Pada masa itu, kiprah fenomenal Sakti
Alamsyah ketika membacakan teks proklamasi yang dapat didengar publik melalui
Radio Bandung (cikal bakal RRI Bandung). Anehnya, ketika Sakti Alamsyah memulai
membaca teks proklamasi tersebut, beliau justru memulainya dengan pengantar sebagai
berikut: “Di sini Radio Bandung, siaran Radio Republik Indonesia...".
Padahal waktu itu belum lahir Radio Republik Indonesia alias RRI. Pembacaan
teks proklamasi oleh Sakti Alamsyah dilakukan tepat pada tanggal 17 Agustus
1945 pukul tujuh malam. Teks proklamasi yang dibaca Sakti Alamsyah tersebut
kemungkinan besar diperoleh dari Radio
Jakarta yang sudah terlebih dahulu memperoleh salinannya dari Adam Malik yang
waktu itu beliau menjadi pemimpin Kantor Berita Antara. Pertanyaannya: Mengapa
justru Radio Bandung yang berani menyiarkannya?
_ _ _
• Yang Harus Dikerjakan:
a) Kutip dengan persis bagian bacaan tentang Sakti Alamsyah, mulai dari kata-kata yang memuat "Padahal waktu itu" dan berhenti setelah "yang berani menyiarkannya?".
b) Temukan setiap baris data yang memuat kata "blue", lalu salin semua baris itu.
Bacaan di atas tidak ada hubungannya dengan baris-baris data.

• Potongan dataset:
_ _ _
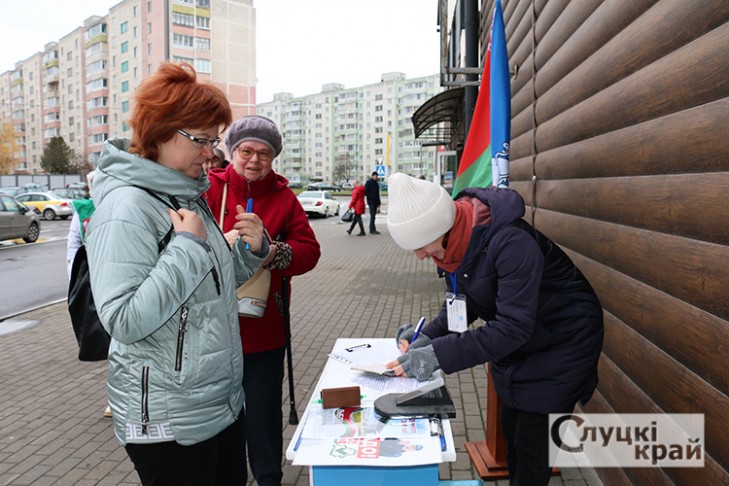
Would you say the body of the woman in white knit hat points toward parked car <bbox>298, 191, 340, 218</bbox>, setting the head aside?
no

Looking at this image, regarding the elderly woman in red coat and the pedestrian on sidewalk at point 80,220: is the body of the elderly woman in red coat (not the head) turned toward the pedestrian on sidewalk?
no

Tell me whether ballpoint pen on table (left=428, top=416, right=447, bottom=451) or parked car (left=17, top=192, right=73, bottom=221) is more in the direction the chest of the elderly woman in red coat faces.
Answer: the ballpoint pen on table

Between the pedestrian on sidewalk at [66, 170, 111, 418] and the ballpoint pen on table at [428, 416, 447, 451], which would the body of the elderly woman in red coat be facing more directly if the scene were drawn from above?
the ballpoint pen on table

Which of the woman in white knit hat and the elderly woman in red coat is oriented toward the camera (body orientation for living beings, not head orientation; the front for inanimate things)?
the elderly woman in red coat

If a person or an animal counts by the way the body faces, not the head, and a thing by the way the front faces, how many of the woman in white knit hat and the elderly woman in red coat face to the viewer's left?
1

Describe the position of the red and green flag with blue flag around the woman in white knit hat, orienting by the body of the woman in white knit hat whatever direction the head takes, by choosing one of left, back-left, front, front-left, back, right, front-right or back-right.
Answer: right

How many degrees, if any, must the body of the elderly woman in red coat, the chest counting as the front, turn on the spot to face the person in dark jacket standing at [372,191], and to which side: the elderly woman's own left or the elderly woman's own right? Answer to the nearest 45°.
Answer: approximately 180°

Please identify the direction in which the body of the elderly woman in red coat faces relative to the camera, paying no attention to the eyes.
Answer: toward the camera

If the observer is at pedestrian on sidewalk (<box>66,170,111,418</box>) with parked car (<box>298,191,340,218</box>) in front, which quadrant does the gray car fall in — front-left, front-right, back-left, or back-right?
front-left

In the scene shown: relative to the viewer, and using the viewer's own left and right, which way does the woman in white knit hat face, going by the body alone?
facing to the left of the viewer

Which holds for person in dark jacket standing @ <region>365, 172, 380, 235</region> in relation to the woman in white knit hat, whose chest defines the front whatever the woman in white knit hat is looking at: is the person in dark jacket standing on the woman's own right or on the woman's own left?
on the woman's own right

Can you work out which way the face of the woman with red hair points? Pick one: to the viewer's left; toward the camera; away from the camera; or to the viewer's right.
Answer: to the viewer's right

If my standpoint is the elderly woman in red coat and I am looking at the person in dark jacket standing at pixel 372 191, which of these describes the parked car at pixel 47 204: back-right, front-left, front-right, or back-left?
front-left

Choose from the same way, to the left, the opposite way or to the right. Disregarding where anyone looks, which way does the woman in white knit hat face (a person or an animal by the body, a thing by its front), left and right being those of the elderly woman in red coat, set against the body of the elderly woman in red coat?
to the right

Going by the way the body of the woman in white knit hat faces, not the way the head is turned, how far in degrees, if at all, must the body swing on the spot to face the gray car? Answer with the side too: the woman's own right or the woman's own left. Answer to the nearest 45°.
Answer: approximately 45° to the woman's own right

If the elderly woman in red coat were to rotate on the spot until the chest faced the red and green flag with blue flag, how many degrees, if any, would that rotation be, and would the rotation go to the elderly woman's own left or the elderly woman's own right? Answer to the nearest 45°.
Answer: approximately 135° to the elderly woman's own left
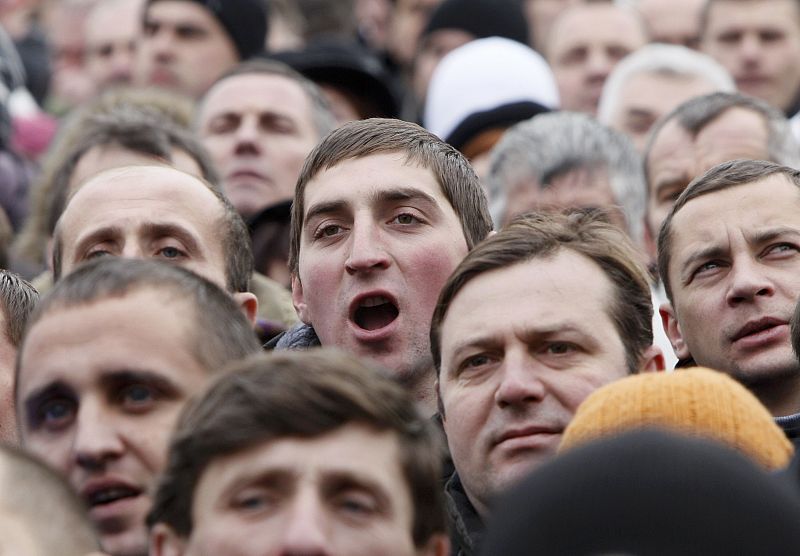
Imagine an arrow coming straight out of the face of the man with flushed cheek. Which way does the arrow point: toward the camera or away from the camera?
toward the camera

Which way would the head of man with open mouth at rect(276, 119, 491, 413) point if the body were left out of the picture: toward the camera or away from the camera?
toward the camera

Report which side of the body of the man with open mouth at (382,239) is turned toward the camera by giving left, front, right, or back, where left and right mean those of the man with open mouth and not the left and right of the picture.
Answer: front
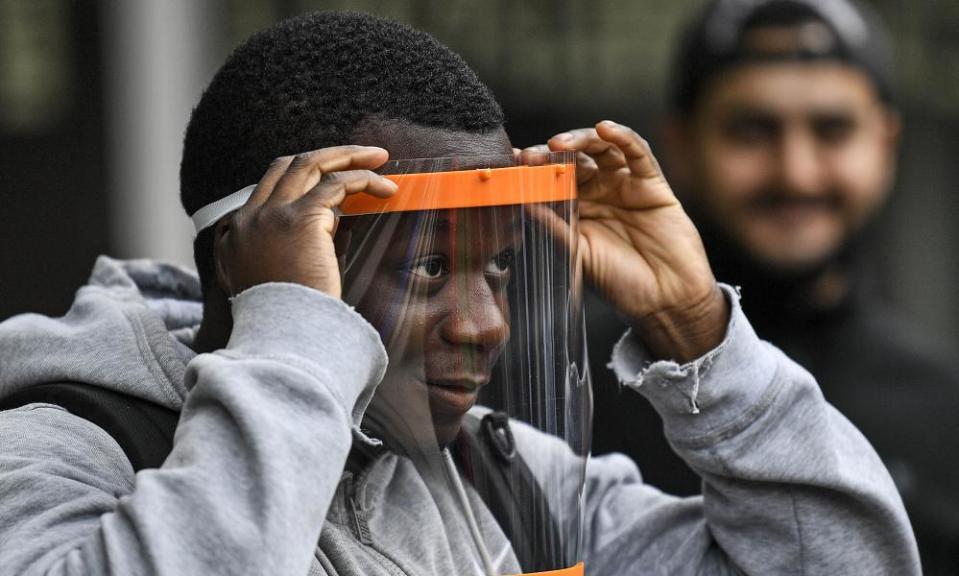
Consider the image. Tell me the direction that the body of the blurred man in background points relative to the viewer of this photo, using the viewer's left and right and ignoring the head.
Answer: facing the viewer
_ _ _
• Jawaban Tiap Tugas:
a)
Padahal waktu itu belum lahir Radio Republik Indonesia alias RRI. Pembacaan
teks proklamasi oleh Sakti Alamsyah dilakukan tepat pada tanggal 17 Agustus
1945 pukul tujuh malam. Teks proklamasi yang dibaca Sakti Alamsyah tersebut
kemungkinan besar diperoleh dari Radio
Jakarta yang sudah terlebih dahulu memperoleh salinannya dari Adam Malik yang
waktu itu beliau menjadi pemimpin Kantor Berita Antara. Pertanyaannya: Mengapa
justru Radio Bandung yang berani menyiarkannya?

b)
Describe the position of the red and green flag with blue flag around the woman in white knit hat, orienting by the body of the woman in white knit hat whatever direction the head takes, by choosing one of left, back-left, front, front-left, back, right, front-right or back-right.
If the elderly woman in red coat were to rotate on the spot until the chest faced the red and green flag with blue flag, how many degrees, if any, would that rotation be, and would the rotation go to the elderly woman's own left or the elderly woman's own right? Answer to the nearest 45°.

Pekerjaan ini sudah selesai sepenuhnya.